İlk başta ütopik gelen bu kitap aslında şu an içinde
yaşadığımız gerçekliğin öyküsü olduğuna kanaat getirdim. Öyle şeyler meydana
geliyor ki ülkemizde gerçek olduğuna inanmak istemiyorum, rüya olsun diyorum
ama değil maalesef hepsi gerçek, rüya olamayacak kadar korkunç.
SMA’lı çocukların tedavi masraflarından tutun, beslenme
çantası boş okula giden çocuklara, iş kazası sonucu ölen emekçilerin acılarının
parayla ört pas edilmeye çalışılmasına, işsizlikten intihar edenlerin acı
hikayelerine, hiçbir vasfı olmadığı halde tüm cahilliğiyle makam işgal
edenlere, rant uğruna peşkeş çekilen dereler, ormanlar, kıyılara varıncaya
kadar ucube bir düzen var…
Ve tüm bunlara rağmen manipüle edilen gerçekliğin altında
ezilen bir toplum var.
Kitap’tan bir alıntı ile durumu özetlemek gerekirse;
“Toplumsal bilinç iktidar tarafından yaratılmış bir
kargaşadır. Freud ve Jung rüyaları bireysel yaşantılara uygun bilinçdışı ruhsak
etkinlikler olarak görüyordu. Fakat özellikle beton çağı sonrasında ortaya
çıkan gelişmeler bilinçdışının artık iki şey tarafından yapılandırıldığını
gösteriyor: Birincisi iktidar, ikincisi ise bir örnek şehirler. Yani Freud ve
Jung yaşasaydı çağrışımlar yerine kalıplaşmış görsellik simgeleri üzerinde
çalışacaklardı. İdeolojinin maddeselliği, dilin görünürlüğü ve görüngünün
kesinliği gibi kavram kullanacaklardı.”
Yani toplumsal bilinç nasıl manipüle ediliyor örneklendirmek
gerekirse gündemin değişme hızına göz atmak yeterli bence. Ekonomik buhran var
birden gündem değişti, Yunanistan ile gerildik. Bartın faciasında 41 madencinin
ölmesinde sorumluluğu olanlar hesap versin derken bir anda gündem Tabipler
Birliğinin maksadını aşan dayanaksız açıklaması oldu. Yahu ölenler niye öldü,
bu insanlar niye aç, niye işsiz diye tam mevzuya giriyoruz nur topu gibi saçma sapan
bir açıklama ile gerçekler manipüle ediliyor. İşte kitap bunu anlatıyor.

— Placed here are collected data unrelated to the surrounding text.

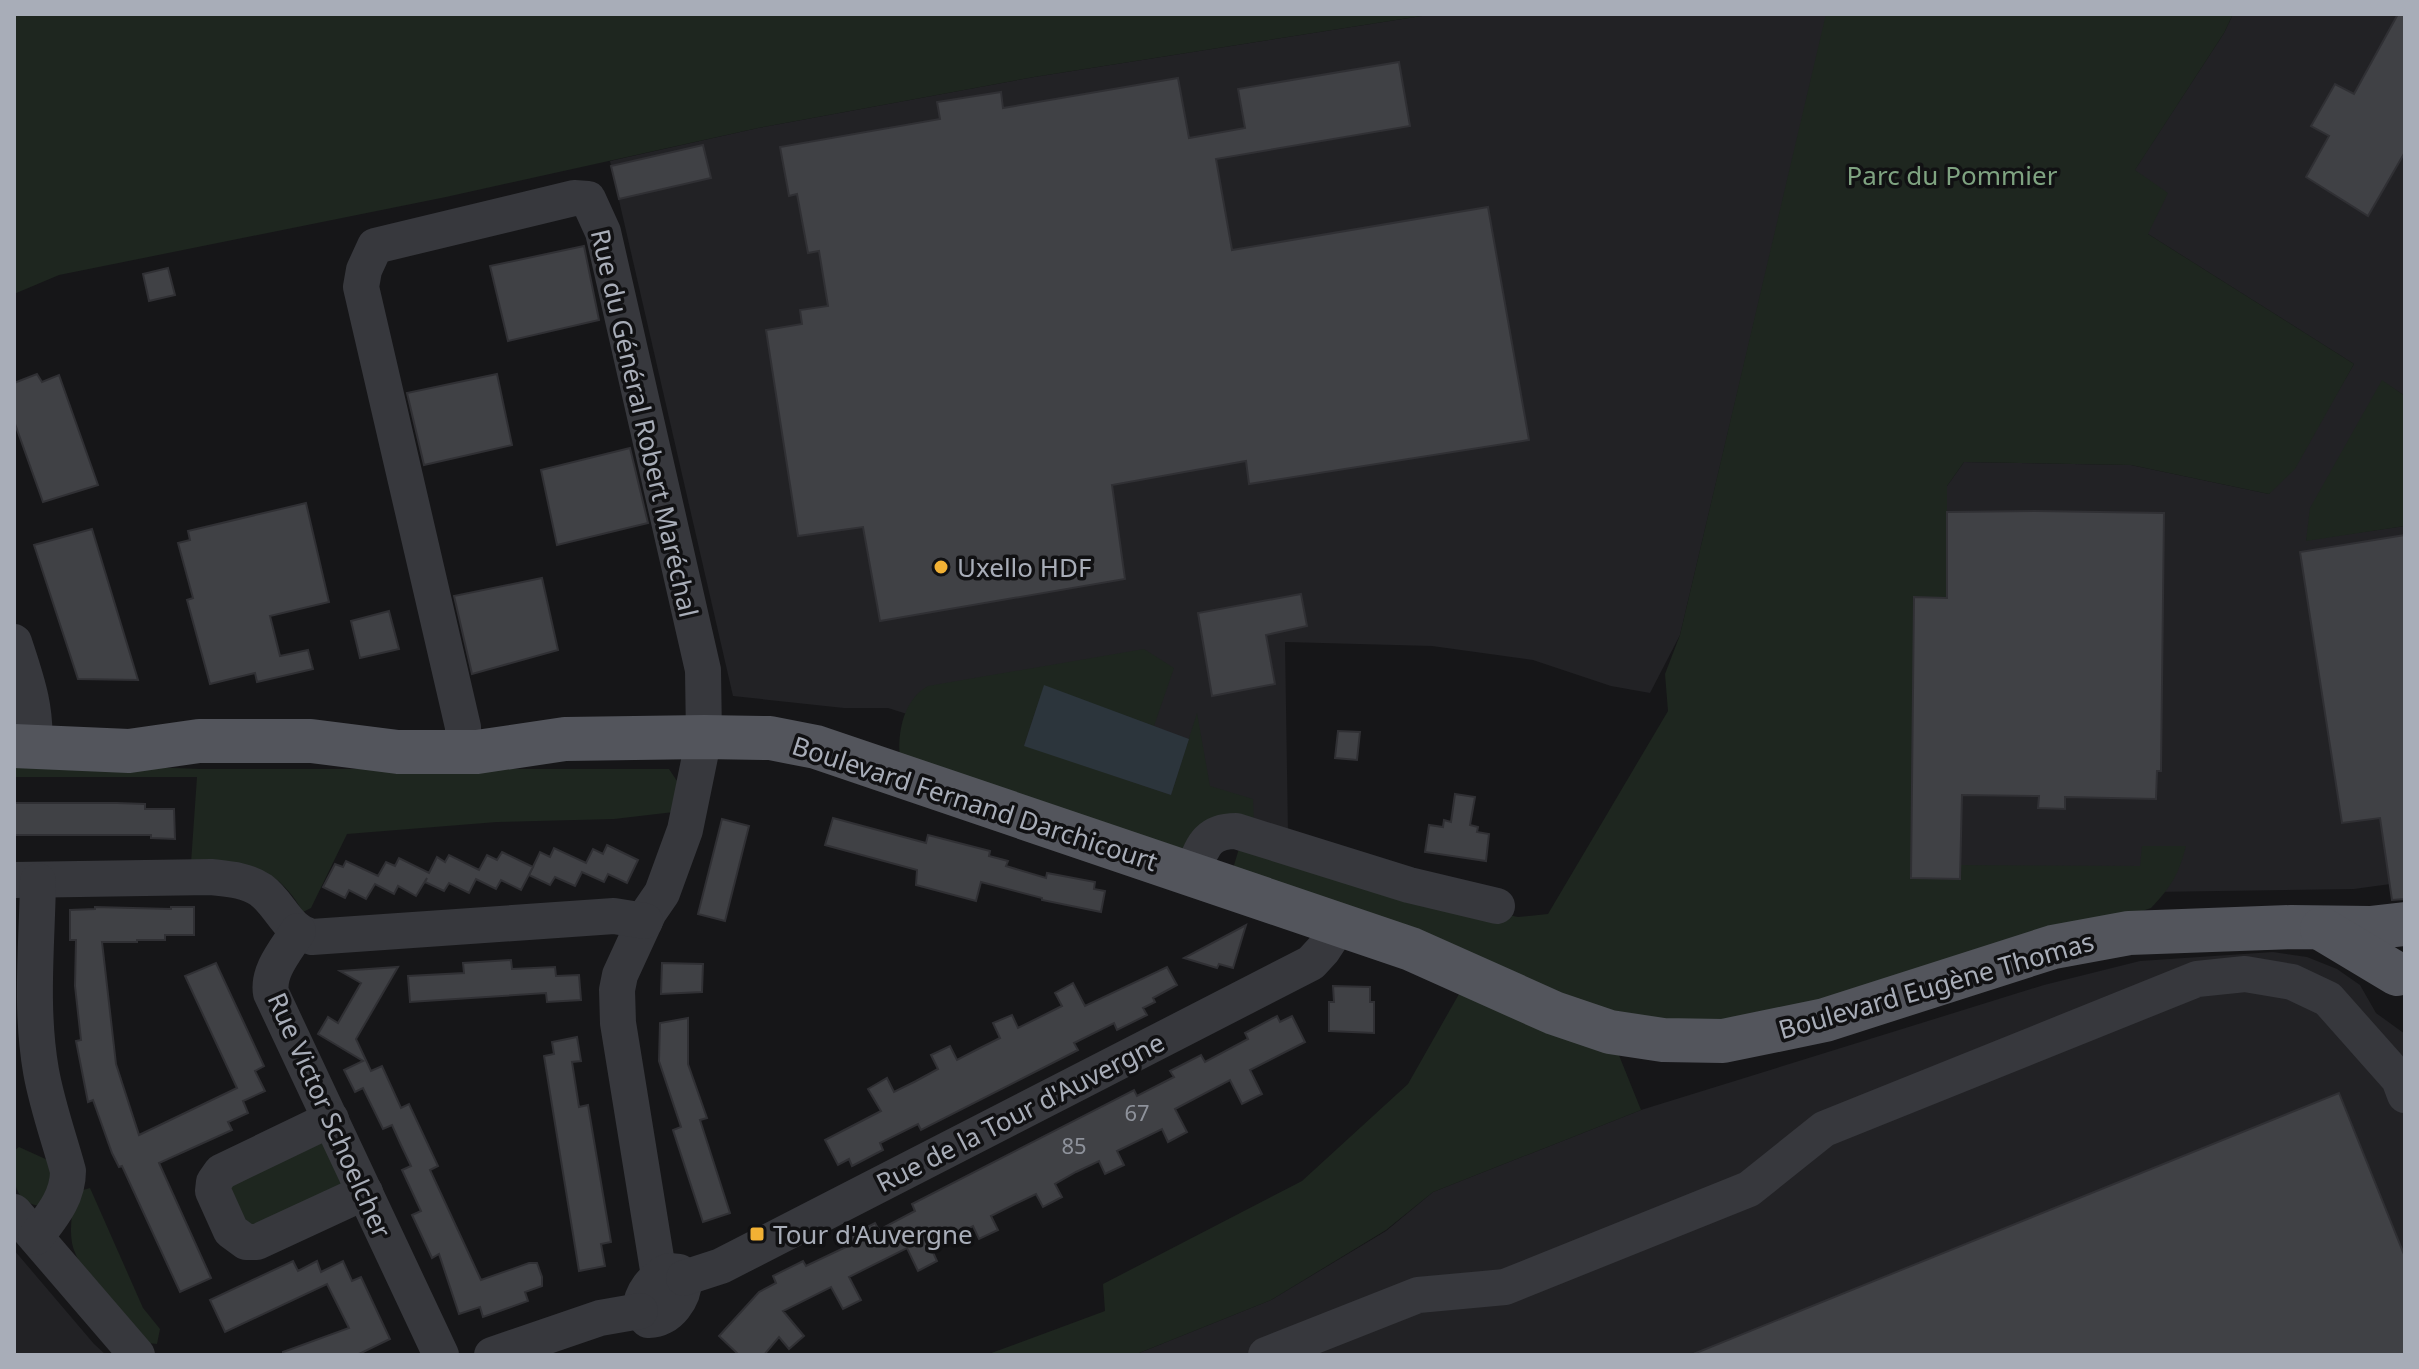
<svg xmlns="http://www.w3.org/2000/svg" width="2419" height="1369" viewBox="0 0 2419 1369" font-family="'Noto Sans',sans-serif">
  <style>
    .built { fill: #222225 }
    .green { fill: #1e261f }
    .water { fill: #2c353c }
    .building { fill: #404145; stroke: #303034; stroke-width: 2 }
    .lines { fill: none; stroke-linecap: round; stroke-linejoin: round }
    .minor { stroke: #37383d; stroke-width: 36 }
    .major { stroke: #53555c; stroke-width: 44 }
    .poi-dot { fill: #f2b134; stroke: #111113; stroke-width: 3 }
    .labels { text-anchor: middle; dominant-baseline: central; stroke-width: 7; stroke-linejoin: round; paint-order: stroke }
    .number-label { font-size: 22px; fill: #8e929b }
    .park-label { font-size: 26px; fill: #7fa381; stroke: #111113 }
    .street-label { font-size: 26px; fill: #a8adb8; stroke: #111113 }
    .poi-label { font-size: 26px; fill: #a8adb8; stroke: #111113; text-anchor: start }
  </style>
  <rect width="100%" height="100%" fill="#161618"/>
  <g class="built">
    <path d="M 1434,14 L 1827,14 L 1680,635 L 1650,693 L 1611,686 L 1533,660 L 1432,646 L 1285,642 L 1288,834 L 888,708 L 844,708 L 733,696 L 610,161 L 758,128 L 1034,77 Z"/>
    <path d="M 2233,14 L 2405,14 L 2405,396 L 2382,381 L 2306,540 L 2405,526 L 2405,882 L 2354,889 L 1872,896 L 1876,586 L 1964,462 L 2131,465 L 2269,494 L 2326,412 L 2354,364 L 2148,234 L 2134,171 L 2224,33 Z"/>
    <path d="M 2273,952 L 2307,957 L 2337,969 L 2360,985 L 2376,1013 L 2405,1034 L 2405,1355 L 1134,1355 L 1271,1300 L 1386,1231 L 1433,1192 L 1641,1110 L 2044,985 L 2140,961 Z"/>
    <path d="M 14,1250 L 94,1344 L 106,1355 L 14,1355 Z"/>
  </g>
  <g class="green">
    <path d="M 14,14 L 1434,14 L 1034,77 L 758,128 L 446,197 L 59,275 L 14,294 Z"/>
    <path d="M 1826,14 L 2233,14 L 2224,33 L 2135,170 L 2168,193 L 2148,234 L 2354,364 L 2295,469 L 2269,494 L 2131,465 L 1964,462 L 1947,486 L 1947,598 L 1914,598 L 1911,878 L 1960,879 L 1960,865 L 2140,866 L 2142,846 L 2186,846 C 2179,874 2171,887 2151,908 L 1869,1005 L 1610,1033 L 1641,1110 L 1433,1192 L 1386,1230 L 1271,1300 L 1134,1355 L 986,1355 L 1105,1311 L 1103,1284 L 1302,1181 L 1408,1084 L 1459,994 L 1231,875 L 1241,842 L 1475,908 L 1518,917 L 1548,914 L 1668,711 L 1665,674 L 1680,635 Z"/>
    <path d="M 2382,380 L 2405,396 L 2405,526 L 2306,541 L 2310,508 Z"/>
    <path d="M 1144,649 L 1174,668 L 1154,726 L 1044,686 L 1024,745 L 1171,795 L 1197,713 L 1210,786 L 1253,799 L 1254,824 L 1182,856 L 900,761 C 897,733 903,700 928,686 Z"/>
    <path d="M 14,762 L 200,769 L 669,769 L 677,781 L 674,812 L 614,819 L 497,822 L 347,834 L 311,908 L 303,912 C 273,860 245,866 191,863 L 197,777 L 14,777 Z"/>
    <path d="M 327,1131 L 352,1187 L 253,1234 L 224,1181 Z"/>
    <path d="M 19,1147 L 52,1162 L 54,1176 L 39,1206 C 10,1200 14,1175 14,1151 Z"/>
    <path d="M 90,1188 L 143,1308 L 160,1329 L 157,1344 L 148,1343 C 126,1318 78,1274 72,1243 C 69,1225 73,1209 76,1192 Z"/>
  </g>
  <path class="water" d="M 1044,685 L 1189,739 L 1171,795 L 1024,746 Z"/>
  <g class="building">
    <path d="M 2398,14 L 2405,14 L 2405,152 L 2368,216 L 2306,177 L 2329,136 L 2311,126 L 2335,84 L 2354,94 Z"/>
    <path d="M 1399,62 L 1410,126 L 1216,159 L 1232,250 L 1488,207 L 1529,440 L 1249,484 L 1246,461 L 1112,485 L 1125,579 L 880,621 L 863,527 L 798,536 L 766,330 L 802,324 L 800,310 L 828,306 L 819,251 L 808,253 L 797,194 L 789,196 L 780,147 L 940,119 L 937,102 L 1001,92 L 1003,108 L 1178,78 L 1189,138 L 1245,128 L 1238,89 Z"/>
    <path d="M 703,145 L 711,178 L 619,199 L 611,166 Z"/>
    <path d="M 584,246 L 599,320 L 508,341 L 490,266 Z"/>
    <path d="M 168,268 L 175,295 L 149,301 L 143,274 Z"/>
    <path d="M 37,374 L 42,382 L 59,375 L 98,485 L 43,502 L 14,421 L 14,383 Z"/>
    <path d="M 497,374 L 512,445 L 424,465 L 407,393 Z"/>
    <path d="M 630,448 L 648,523 L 557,545 L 541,470 Z"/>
    <path d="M 306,503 L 329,602 L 270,616 L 280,656 L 308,650 L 313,669 L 257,682 L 255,673 L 210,684 L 187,600 L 193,598 L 178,543 L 190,540 L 188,531 Z"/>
    <path d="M 2036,511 L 2164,513 L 2161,771 L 2157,771 L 2156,799 L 2065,797 L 2065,809 L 2038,808 L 2039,796 L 1962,795 L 1960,879 L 1911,878 L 1914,597 L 1947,598 L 1947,512 Z"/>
    <path d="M 92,529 L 138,680 L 78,679 L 34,545 Z"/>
    <path d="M 2405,535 L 2405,899 L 2392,900 L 2380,818 L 2342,823 L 2300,552 Z"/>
    <path d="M 542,578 L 558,650 L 472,674 L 454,596 Z"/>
    <path d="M 1301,594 L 1307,626 L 1266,635 L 1275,684 L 1212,696 L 1198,613 Z"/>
    <path d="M 389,611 L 399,649 L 360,658 L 351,621 Z"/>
    <path d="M 1338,731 L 1360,732 L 1357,760 L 1335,758 Z"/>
    <path d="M 1455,794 L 1475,797 L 1470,825 L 1478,827 L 1477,832 L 1489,834 L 1486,861 L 1425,852 L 1429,825 L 1443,827 L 1444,820 L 1451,822 Z"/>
    <path d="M 14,803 L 117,803 L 145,804 L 145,809 L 174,809 L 175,839 L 151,838 L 151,835 L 14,835 Z"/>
    <path d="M 833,818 L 926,843 L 928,835 L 990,851 L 989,856 L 1008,861 L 1006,866 L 1046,878 L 1047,873 L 1095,882 L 1094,889 L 1105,891 L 1101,912 L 1042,900 L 1042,898 L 981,882 L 976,901 L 916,885 L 917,870 L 825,845 Z"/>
    <path d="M 722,819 L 749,826 L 725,921 L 698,914 Z"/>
    <path d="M 607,845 L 638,860 L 627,883 L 608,874 L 604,882 L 582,872 L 575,886 L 555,877 L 550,885 L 529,875 L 540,852 L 550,857 L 554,848 L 586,863 L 593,849 L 603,854 Z"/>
    <path d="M 502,852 L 533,867 L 521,890 L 501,880 L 496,889 L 476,879 L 469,893 L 449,883 L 444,891 L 425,882 L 427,878 L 416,896 L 398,886 L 394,894 L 375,884 L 366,899 L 349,890 L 345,898 L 323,887 L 335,864 L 343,867 L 346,861 L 378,876 L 386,862 L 395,866 L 399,858 L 429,873 L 437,857 L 445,862 L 449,855 L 479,870 L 487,855 L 497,860 Z"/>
    <path d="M 95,907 L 171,909 L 171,907 L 194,907 L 194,935 L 165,935 L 165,940 L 137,940 L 137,942 L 102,942 L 116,1064 L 139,1135 L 237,1088 L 185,976 L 216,963 L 264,1066 L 255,1071 L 265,1091 L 243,1101 L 248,1113 L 228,1122 L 232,1130 L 159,1163 L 211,1278 L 180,1292 L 122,1166 L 119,1167 L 112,1153 L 93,1100 L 88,1102 L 76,1041 L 81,1040 L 75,986 L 76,940 L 70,940 L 70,910 L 95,909 Z"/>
    <path d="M 1246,925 L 1233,968 L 1219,964 L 1217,968 L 1184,958 Z"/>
    <path d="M 511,960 L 512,969 L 555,967 L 556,976 L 579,975 L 581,1000 L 547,1002 L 546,993 L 410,1002 L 408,976 L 464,973 L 463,963 Z"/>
    <path d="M 662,963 L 703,964 L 702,992 L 661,994 Z"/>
    <path d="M 398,967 L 356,1039 L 371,1071 L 382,1066 L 401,1108 L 409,1104 L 438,1166 L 430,1170 L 481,1280 L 529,1263 L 537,1263 L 542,1277 L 542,1286 L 525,1292 L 528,1301 L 483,1317 L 480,1307 L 459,1314 L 439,1254 L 432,1258 L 412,1215 L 421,1211 L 402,1170 L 411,1166 L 401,1145 L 392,1125 L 383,1129 L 363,1088 L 355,1092 L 344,1070 L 363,1061 L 318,1034 L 328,1017 L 338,1023 L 361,983 L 340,971 Z"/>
    <path d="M 1167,967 L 1177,985 L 1153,998 L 1155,1002 L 1143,1008 L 1147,1015 L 1117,1030 L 1114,1023 L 1074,1043 L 1078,1050 L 921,1130 L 918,1124 L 880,1143 L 883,1150 L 852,1166 L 849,1159 L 838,1165 L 825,1140 L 881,1111 L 868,1089 L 887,1078 L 894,1092 L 916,1081 L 938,1069 L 931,1055 L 950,1046 L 957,1060 L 978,1049 L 1000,1038 L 993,1023 L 1012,1015 L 1018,1028 L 1062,1006 L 1055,993 L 1073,983 L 1085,1006 Z"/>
    <path d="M 1333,986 L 1370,987 L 1370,1002 L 1374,1002 L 1374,1033 L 1329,1031 L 1329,1002 L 1334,1002 Z"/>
    <path d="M 1277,1016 L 1280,1022 L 1292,1016 L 1305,1042 L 1250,1070 L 1262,1094 L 1242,1104 L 1230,1080 L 1175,1109 L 1187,1132 L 1168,1142 L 1162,1129 L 1117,1151 L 1124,1165 L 1105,1174 L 1099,1161 L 1076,1172 L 1055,1184 L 1062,1197 L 1043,1207 L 1036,1194 L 1013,1205 L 991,1216 L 998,1230 L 979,1239 L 973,1226 L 931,1248 L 937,1261 L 918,1271 L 907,1248 L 849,1277 L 861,1300 L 843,1309 L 831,1287 L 783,1311 L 804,1336 L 789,1349 L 779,1337 L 764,1355 L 739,1355 L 719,1336 L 759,1292 L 776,1283 L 773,1276 L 803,1261 L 806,1266 L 848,1246 L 844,1239 L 875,1223 L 879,1230 L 915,1211 L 912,1204 L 1134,1090 L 1137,1096 L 1174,1077 L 1170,1071 L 1201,1055 L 1205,1062 L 1248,1039 L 1245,1033 Z"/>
    <path d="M 688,1018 L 688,1064 L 707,1118 L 700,1120 L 730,1213 L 703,1222 L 673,1130 L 681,1127 L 659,1061 L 660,1023 Z"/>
    <path d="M 577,1037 L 581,1061 L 572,1062 L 579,1107 L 588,1105 L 611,1242 L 601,1244 L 605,1266 L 579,1271 L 544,1056 L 554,1054 L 552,1042 Z"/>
    <path d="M 2339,1093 L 2405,1257 L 2405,1355 L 1691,1355 Z"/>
    <path d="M 293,1261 L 298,1271 L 317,1261 L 321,1272 L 343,1261 L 352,1281 L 361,1277 L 390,1339 L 357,1355 L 283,1355 L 283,1352 L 349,1328 L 327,1284 L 225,1332 L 210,1300 Z"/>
  </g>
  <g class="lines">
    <g class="minor">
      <path d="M 14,642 C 26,679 37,708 34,747"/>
      <path d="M 463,752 L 463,727 L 361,287 L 364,270 L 375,246 L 574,198 L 588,199 L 603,232 L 703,670 L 704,737 L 685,830 L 662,893 L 649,912 L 620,975 L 617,990 L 618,1023 L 659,1276"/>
      <path d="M 1192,873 C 1202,849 1205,831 1236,831 L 1409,885 L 1497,906"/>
      <path d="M 14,880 L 211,877 C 229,879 246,880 261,890 C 281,905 287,931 312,937 L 614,916 L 645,921"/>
      <path d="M 298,931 C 287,949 267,971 271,993 L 441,1355"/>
      <path d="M 331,1119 L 221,1172 L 214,1182 L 213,1191 L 231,1231 L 246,1242 L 257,1242 L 365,1192"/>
      <path d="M 14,1212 L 137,1355"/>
      <path d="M 36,1237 C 51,1217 68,1198 68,1171 C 59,1138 47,1105 41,1071 C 30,1008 37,944 38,881"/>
      <path d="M 669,1271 L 679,1272 L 684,1278 C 685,1297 669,1321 648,1320 L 640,1311 C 641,1293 653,1278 669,1271 Z"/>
      <path d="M 684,1278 L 721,1266 L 1311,963 L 1323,950 L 1340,924"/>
      <path d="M 492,1355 L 600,1318 L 640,1311"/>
      <path d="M 1266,1355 L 1418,1295 L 1505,1287 L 1749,1189 L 1824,1129 L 2197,979 L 2245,974 L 2292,982 L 2328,999 L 2399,1079 L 2405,1095"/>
    </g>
    <g class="major">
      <path d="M 14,746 L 129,751 L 199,741 L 311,741 L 398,752 L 477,752 L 565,739 L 704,737 L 770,738 L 816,747 L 1411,949 L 1554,1013 L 1610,1032 L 1663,1040 L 1723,1041 L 1825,1020 L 2053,947 L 2129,933 L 2291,927 L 2370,928 L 2405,924"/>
      <path d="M 2322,929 L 2397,974"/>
    </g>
  </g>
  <g class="poi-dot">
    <circle cx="941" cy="567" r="8"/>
    <rect x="749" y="1226" width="16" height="16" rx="4"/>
  </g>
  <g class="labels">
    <g class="number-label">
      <text x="1137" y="1112">67</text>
      <text x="1074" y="1145">85</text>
    </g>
    <g class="park-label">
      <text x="1952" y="175">Parc du Pommier</text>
    </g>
    <g class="street-label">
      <text transform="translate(645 423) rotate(77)">Rue du Général Robert Maréchal</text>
      <text transform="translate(975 803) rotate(18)">Boulevard Fernand Darchicourt</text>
      <text transform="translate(1936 985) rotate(-16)">Boulevard Eugène Thomas</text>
      <text transform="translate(1020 1112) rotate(-27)">Rue de la Tour d'Auvergne</text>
      <text transform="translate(330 1115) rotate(66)">Rue Victor Schoelcher</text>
    </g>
    <g class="poi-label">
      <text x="957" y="567">Uxello HDF</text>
      <text x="773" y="1234">Tour d'Auvergne</text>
    </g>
  </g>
  <rect width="2419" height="1369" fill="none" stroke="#a8adb8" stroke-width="32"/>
</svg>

Yazımı kitaptan nokta atışı bulduğum, kitaba adını da veren
satırlarla noktalıyorum:
“Çevremizde öylesine işler döndürülüyor ki parça parça bazı
şeyleri anlıyoruz ama bütünü kavramamıza engel olan temel bir mantık yasası
var: O da anlamak yasaktır sözüyle açıklanıyor. Yani açıklama, olayları
gizlemek anlamına geliyor.
Bir toplumda rüyada görülenlerle yaşananlar arasında bir
fark yoksa oranın adı Uyku Ülkesi’dir.”